Preferably the fluid pressure driven actuator arrangement comprises a pneumatic actuator arrangement. Such an arrangement may be driven by high pressure air fed into the spindle.
Preferably the spindle comprises at least one air bearing. In such a case, the provision of a pneumatic actuation system is particularly advantageous. The spindle may be arranged so that an air supply fed to the air bearing may also be fed to the fluid pressure driven actuator arrangement.
According to another aspect of the present invention there is provided a fluid supply arrangement comprising a fluid supply portion having a bore in which is disposed a shaft portion into which fluid is to be supplied, wherein a surface of the bore comprises two fluid supply outlets which are axially spaced from one another and are arranged to be separately fed with fluid, and the shaft portion comprises two separate fluid channels each having a respective inlet, the inlets being axially spaced from one another and each axially aligned with a respective one of the outlets.
According to another aspect of the present invention there is provided a fluid supply arrangement comprising a fluid supply portion having a bore in which is disposed a shaft portion into which fluid is to be supplied, wherein a surface of the bore comprises two fluid supply grooves which are axially spaced from one another and are arranged to be separately fed with fluid, and the shaft portion comprises two separate fluid channels each having a respective inlet, the inlets being axially spaced from one another and each axially aligned with a respective one of the grooves.

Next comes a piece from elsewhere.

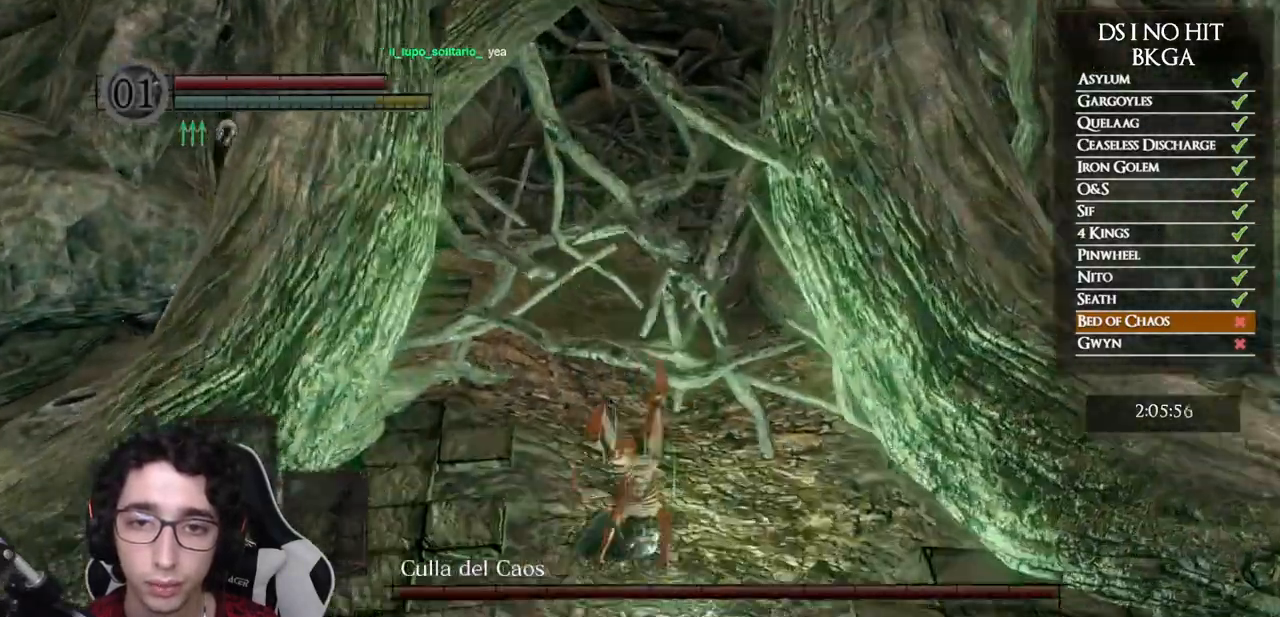
{"buttons": ["B"], "left_stick": "up", "right_stick": "center", "events": [[50, "B", "down"], [133, "B", "up"], [183, "B", "down"], [250, "B", "up"], [333, "B", "down"], [400, "B", "up"], [467, "B", "down"]]}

Embodiments of the present invention will now be described, by way of example only, with reference to the accompanying drawings in which:

FIG. 1 shows in section a machining spindle embodying the present invention;

FIG. 2 shows a pneumatic actuator arrangement of the spindle shown in FIG. 1 on a different section through the spindle and at an enlarged scale to increase clarity;

FIG. 3 shows, in section, a fluid supply seal bearing of the spindle shown in FIG. 1; and

FIG. 4 shows, in section, part of the spindle shown in FIG. 1 and illustrates one of a pair of drive pins used to transfer drive between two shafts of the spindle.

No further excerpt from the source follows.